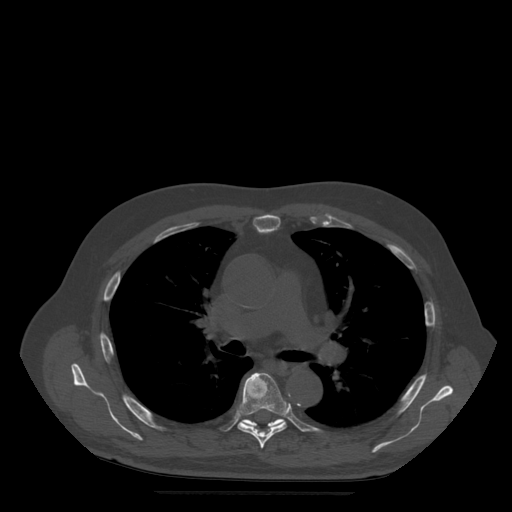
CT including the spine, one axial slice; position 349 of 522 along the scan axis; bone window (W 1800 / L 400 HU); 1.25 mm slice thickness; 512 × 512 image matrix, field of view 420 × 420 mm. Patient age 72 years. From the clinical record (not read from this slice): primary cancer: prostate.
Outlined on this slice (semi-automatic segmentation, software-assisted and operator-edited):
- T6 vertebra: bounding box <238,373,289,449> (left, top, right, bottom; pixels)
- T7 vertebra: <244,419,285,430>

#####

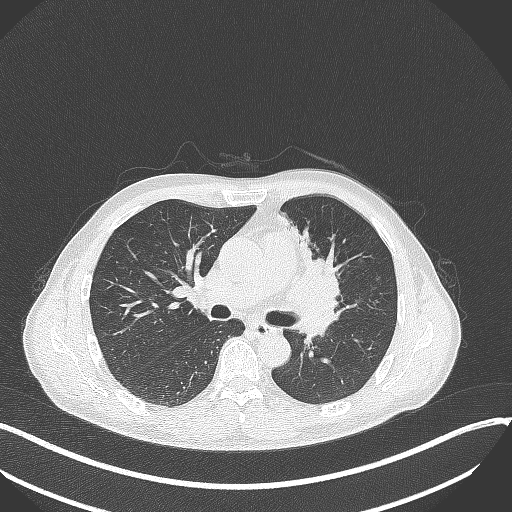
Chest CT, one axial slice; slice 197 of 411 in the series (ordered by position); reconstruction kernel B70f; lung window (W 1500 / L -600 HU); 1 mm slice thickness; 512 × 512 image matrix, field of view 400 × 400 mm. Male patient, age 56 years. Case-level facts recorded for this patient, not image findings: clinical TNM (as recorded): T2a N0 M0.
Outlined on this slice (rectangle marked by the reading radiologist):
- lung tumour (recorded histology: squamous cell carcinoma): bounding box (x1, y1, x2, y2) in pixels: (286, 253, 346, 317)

#####

> [EXERCISE BRIEF]: In the listing, find every line with the word "bounding" and return it.

> [EXPECTED ANSWER]:
- T6 vertebra: bounding box <238,373,289,449> (left, top, right, bottom; pixels)
- lung tumour (recorded histology: squamous cell carcinoma): bounding box (x1, y1, x2, y2) in pixels: (286, 253, 346, 317)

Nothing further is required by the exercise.